Notwithstanding the designation of the prior document as a "Decision and Order”, Family Court issued a separate document, also denominated as an "Order”, which therein referred to the prior document as the "Findings of Fact”. In this "Order”, the court altered the aforementioned provisions by omitting the term "condition precedent” and instead provided as follows: "that as a condition for the right to exercise any visitation period [petitioner] shall be then fully participating in, until successful completion * * * [individual counseling and] alcohol rehabilitation program[s]” (emphasis supplied). Moreover, when ordering the recalendar of the case for April 3, 1995, the court stated that such purpose was for the issuance of a "modified final order” (emphasis supplied). With these discrepancies noted and with what appears to be Family Court’s issuance of an amended order by separate document without proper designation, we now review petitioner’s contention that such order precluded any visitation before the completion of both counseling and rehabilitation programs.

It is well settled that Family Court does not have the authority to order a party to undergo counseling or therapy before visitation will be allowed (see, Matter of Dennison v Short, 229 AD2d 676; Matter of Jones v Jones, 190 AD2d 1076; Nacson v Nacson, 166 AD2d 510; Matter of Paris v Paris, 95 AD2d 857). However, the court does have the authority to "include a directive to obtain treatment as a component of a custody or visitation order” (Matter of Sweet v Passno, 206 AD2d 639, 640; see, Matter of Jones v Jones, supra).

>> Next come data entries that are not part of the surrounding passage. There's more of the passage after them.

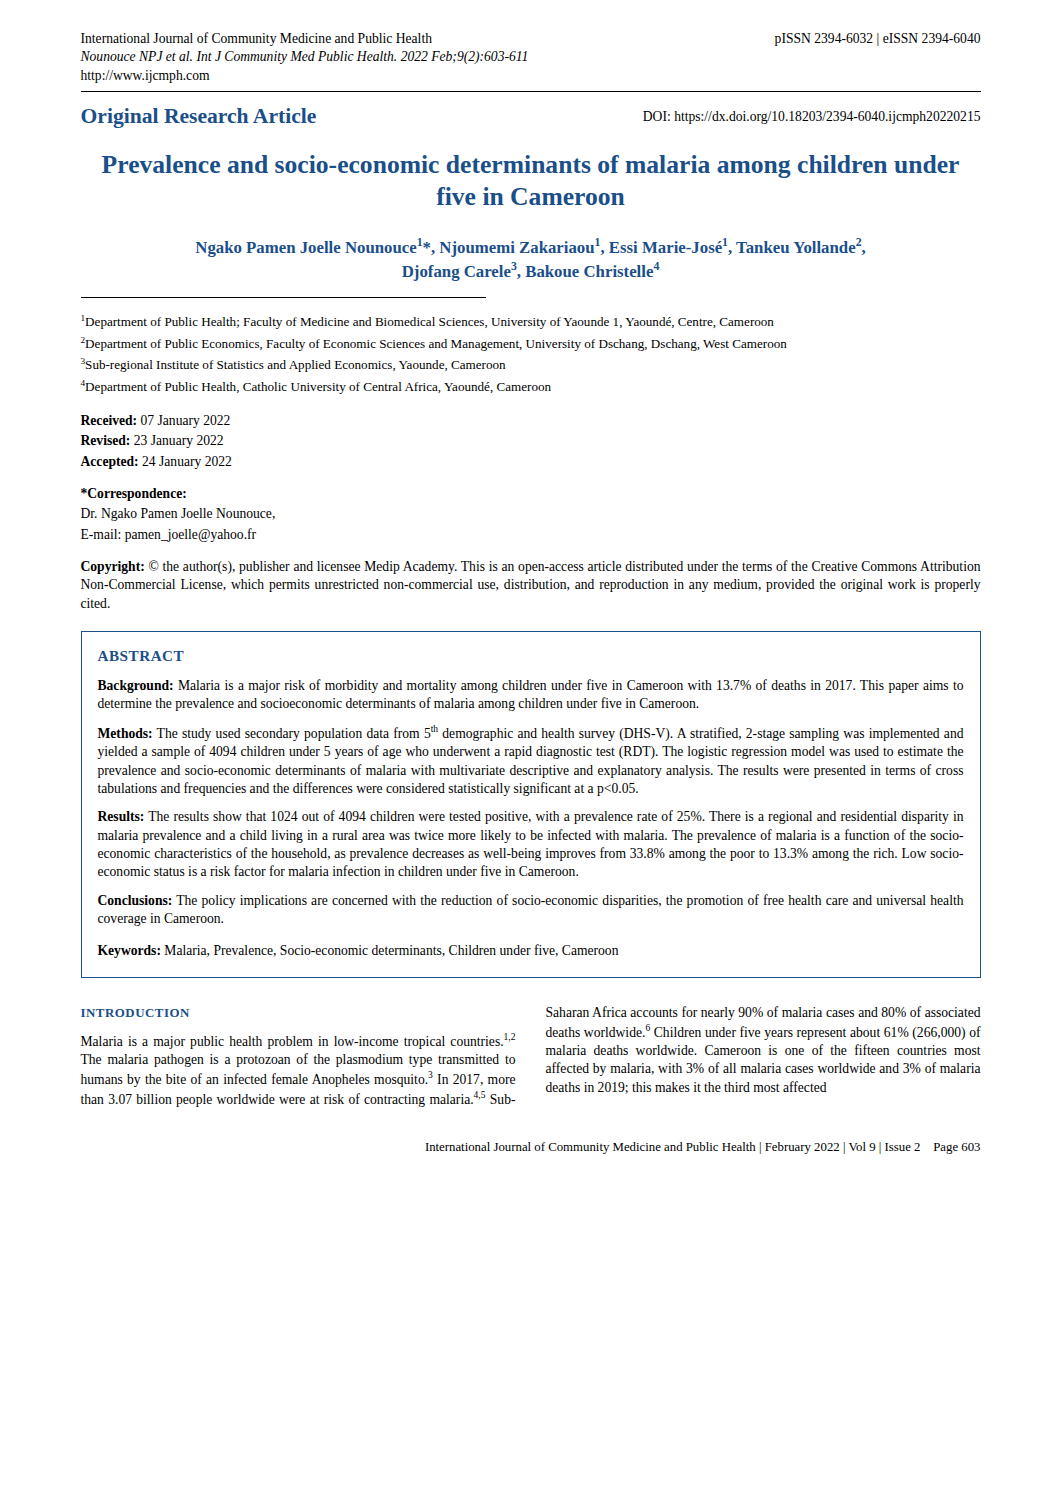pISSN 2394-6032 | eISSN 2394-6040
International Journal of Community Medicine and Public Health
Nounouce NPJ et al. Int J Community Med Public Health. 2022 Feb;9(2):603-611
http://www.ijcmph.com
Original Research Article
DOI: https://dx.doi.org/10.18203/2394-6040.ijcmph20220215
Prevalence and socio-economic determinants of malaria among children under five in Cameroon
Ngako Pamen Joelle Nounouce1*, Njoumemi Zakariaou1, Essi Marie-José1, Tankeu Yollande2,
Djofang Carele3, Bakoue Christelle4
1Department of Public Health; Faculty of Medicine and Biomedical Sciences, University of Yaounde 1, Yaoundé, Centre, Cameroon
2Department of Public Economics, Faculty of Economic Sciences and Management, University of Dschang, Dschang, West Cameroon
3Sub-regional Institute of Statistics and Applied Economics, Yaounde, Cameroon
4Department of Public Health, Catholic University of Central Africa, Yaoundé, Cameroon
Received: 07 January 2022
Revised: 23 January 2022
Accepted: 24 January 2022
*Correspondence:
Dr. Ngako Pamen Joelle Nounouce,
E-mail: pamen_joelle@yahoo.fr
Copyright: © the author(s), publisher and licensee Medip Academy. This is an open-access article distributed under the terms of the Creative Commons Attribution Non-Commercial License, which permits unrestricted non-commercial use, distribution, and reproduction in any medium, provided the original work is properly cited.
ABSTRACT
Background: Malaria is a major risk of morbidity and mortality among children under five in Cameroon with 13.7% of deaths in 2017. This paper aims to determine the prevalence and socioeconomic determinants of malaria among children under five in Cameroon.
Methods: The study used secondary population data from 5th demographic and health survey (DHS-V). A stratified, 2-stage sampling was implemented and yielded a sample of 4094 children under 5 years of age who underwent a rapid diagnostic test (RDT). The logistic regression model was used to estimate the prevalence and socio-economic determinants of malaria with multivariate descriptive and explanatory analysis. The results were presented in terms of cross tabulations and frequencies and the differences were considered statistically significant at a p<0.05.
Results: The results show that 1024 out of 4094 children were tested positive, with a prevalence rate of 25%. There is a regional and residential disparity in malaria prevalence and a child living in a rural area was twice more likely to be infected with malaria. The prevalence of malaria is a function of the socio-economic characteristics of the household, as prevalence decreases as well-being improves from 33.8% among the poor to 13.3% among the rich. Low socio-economic status is a risk factor for malaria infection in children under five in Cameroon.
Conclusions: The policy implications are concerned with the reduction of socio-economic disparities, the promotion of free health care and universal health coverage in Cameroon.
Keywords: Malaria, Prevalence, Socio-economic determinants, Children under five, Cameroon
INTRODUCTION
Malaria is a major public health problem in low-income tropical countries.1,2 The malaria pathogen is a protozoan of the plasmodium type transmitted to humans by the bite of an infected female Anopheles mosquito.3 In 2017, more than 3.07 billion people worldwide were at risk of contracting malaria.4,5 Sub-Saharan Africa accounts for nearly 90% of malaria cases and 80% of associated deaths worldwide.6 Children under five years represent about 61% (266,000) of malaria deaths worldwide. Cameroon is one of the fifteen countries most affected by malaria, with 3% of all malaria cases worldwide and 3% of malaria deaths in 2019; this makes it the third most affected
International Journal of Community Medicine and Public Health | February 2022 | Vol 9 | Issue 2 Page 603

Viewing the order in its entirety, we find that in light of the language ultimately used, with the specification of a detailed visitation schedule from the date of its issuance until a scheduled review, coupled with the periodic monitoring of progress by the Law Guardian, Family Court fully intended petitioner to be simultaneously participating in both counseling and alcohol rehabilitation programs for visitation to continue. Such language, in our view, represents a permissible directive to petitioner to remain in these programs as a component of her visitation privileges. Moreover, contrary to petitioner’s characterization, we do not find such provisions to be open-ended.

Similarly unavailing is petitioner’s contention that the treatment requirements are against the weight of the evidence. The *744record here is replete with evidence of petitioner’s ongoing struggle with alcoholism. It further details numerous instances of impaired judgment affecting her parenting skills and subjecting her children to physical and emotional harm. Upon this record, we find the treatment requirements fully supported by the record with the monitoring by the Law Guardian critical to ensure the best interests of these children (see, Matter of Effner v Scott, 194 AD2d 890; Matter of Uncle v Uncle, 154 AD2d 743; Corsell v Corsell, 101 AD2d 766).

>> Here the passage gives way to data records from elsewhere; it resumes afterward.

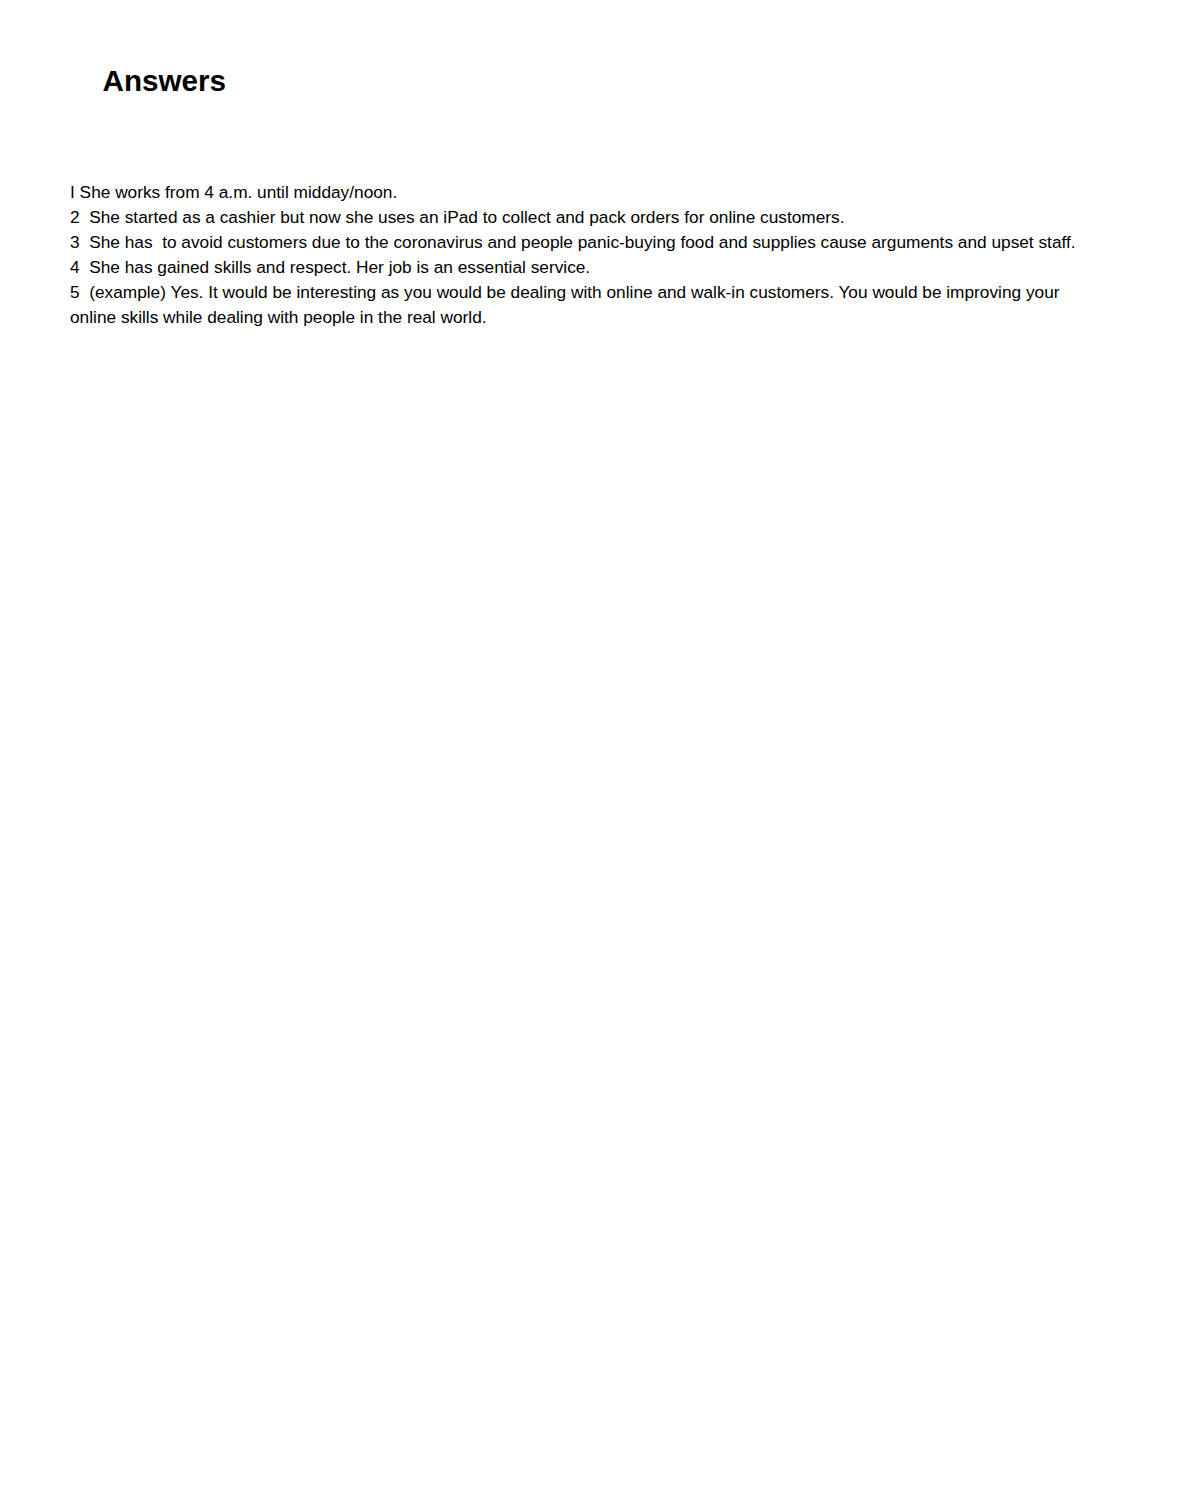Answers
I She works from 4 a.m. until midday/noon.
2 She started as a cashier but now she uses an iPad to collect and pack orders for online customers.
3 She has to avoid customers due to the coronavirus and people panic-buying food and supplies cause arguments and upset staff.
4 She has gained skills and respect. Her job is an essential service.
5 (example) Yes. It would be interesting as you would be dealing with online and walk-in customers. You would be improving your online skills while dealing with people in the real world.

As to Family Court’s authority to issue an order of protection pursuant to Family Court Act article 6 in the absence of a request by respondent, we find no error. Pursuant to Family Court Act § 656 (f), the court may require a party, if reasonable, "to participate in an educational program”, especially if participation therein would "likely * * * be helpful in eradicating the root of family disturbance” (Matter of Leffingwell v Leffingwell, 86 AD2d 929, 930). Here, we find that the ordering of participation in both counseling and alcohol rehabilitation programs constitutes an appropriate response to the immediate health and safety concerns presented.

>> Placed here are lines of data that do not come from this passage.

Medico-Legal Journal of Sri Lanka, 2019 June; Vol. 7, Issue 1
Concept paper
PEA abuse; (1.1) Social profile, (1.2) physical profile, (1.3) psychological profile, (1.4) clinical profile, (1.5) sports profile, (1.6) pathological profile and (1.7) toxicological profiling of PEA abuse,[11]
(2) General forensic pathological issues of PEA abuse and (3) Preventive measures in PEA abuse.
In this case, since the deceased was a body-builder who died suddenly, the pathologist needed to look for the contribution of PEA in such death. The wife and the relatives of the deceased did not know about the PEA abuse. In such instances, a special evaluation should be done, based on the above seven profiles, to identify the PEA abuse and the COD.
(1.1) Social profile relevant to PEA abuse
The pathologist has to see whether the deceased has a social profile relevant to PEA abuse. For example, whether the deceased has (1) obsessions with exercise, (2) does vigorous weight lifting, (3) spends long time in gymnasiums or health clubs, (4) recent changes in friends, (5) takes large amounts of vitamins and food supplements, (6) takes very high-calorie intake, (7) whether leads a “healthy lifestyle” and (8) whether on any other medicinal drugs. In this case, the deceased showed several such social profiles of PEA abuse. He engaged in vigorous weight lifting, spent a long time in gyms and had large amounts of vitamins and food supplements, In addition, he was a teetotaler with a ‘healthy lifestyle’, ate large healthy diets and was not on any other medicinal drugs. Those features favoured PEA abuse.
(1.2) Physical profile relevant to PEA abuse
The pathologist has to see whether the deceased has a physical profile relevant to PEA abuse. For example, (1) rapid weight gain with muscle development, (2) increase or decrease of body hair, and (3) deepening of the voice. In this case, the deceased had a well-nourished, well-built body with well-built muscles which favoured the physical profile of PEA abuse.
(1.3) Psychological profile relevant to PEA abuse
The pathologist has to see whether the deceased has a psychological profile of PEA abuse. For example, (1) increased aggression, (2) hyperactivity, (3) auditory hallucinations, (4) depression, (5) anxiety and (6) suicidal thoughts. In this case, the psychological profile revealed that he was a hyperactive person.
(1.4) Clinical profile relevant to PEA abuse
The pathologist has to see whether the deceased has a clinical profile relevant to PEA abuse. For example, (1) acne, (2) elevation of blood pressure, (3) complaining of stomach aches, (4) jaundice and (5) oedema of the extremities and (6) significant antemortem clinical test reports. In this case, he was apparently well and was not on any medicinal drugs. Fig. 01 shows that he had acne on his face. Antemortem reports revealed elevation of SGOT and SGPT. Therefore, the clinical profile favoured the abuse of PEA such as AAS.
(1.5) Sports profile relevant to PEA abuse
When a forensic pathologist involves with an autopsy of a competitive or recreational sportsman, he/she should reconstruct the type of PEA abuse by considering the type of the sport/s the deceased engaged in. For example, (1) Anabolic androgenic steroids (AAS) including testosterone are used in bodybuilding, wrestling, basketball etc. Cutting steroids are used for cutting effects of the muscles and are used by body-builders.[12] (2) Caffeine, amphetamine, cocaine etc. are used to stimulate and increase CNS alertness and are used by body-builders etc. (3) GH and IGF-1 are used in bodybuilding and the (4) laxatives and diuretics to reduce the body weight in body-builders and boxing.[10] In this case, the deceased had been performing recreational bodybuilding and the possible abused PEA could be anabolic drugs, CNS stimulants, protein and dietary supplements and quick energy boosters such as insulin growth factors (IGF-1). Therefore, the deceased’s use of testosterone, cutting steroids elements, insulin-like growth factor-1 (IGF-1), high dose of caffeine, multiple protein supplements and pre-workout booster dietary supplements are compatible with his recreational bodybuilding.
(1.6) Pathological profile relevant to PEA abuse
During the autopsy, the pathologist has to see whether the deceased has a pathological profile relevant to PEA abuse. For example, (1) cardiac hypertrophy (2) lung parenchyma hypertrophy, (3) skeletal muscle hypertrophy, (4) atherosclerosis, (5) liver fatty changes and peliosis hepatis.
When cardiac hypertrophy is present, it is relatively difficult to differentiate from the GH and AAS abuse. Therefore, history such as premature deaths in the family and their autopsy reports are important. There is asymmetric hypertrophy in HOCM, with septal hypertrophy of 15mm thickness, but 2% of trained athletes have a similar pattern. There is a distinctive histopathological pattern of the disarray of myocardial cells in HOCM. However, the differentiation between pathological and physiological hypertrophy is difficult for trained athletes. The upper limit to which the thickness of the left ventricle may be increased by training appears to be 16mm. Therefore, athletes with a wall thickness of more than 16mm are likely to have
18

Finding petitioner’s remaining contentions to be without merit, we hereby modify the "Order” of Family Court entered October 4,1994 by designating it as an "Amended Order”, and, as so modified, affirm.

Mikoll, J. P., Crew III, Yesawich Jr. and Carpinello, JJ., concur. Ordered that the orders are modified, on the law and the facts, without costs, by designating the "Order” of Family Court entered October 4, 1994 to be an "Amended Order”, and, as so modified, affirmed.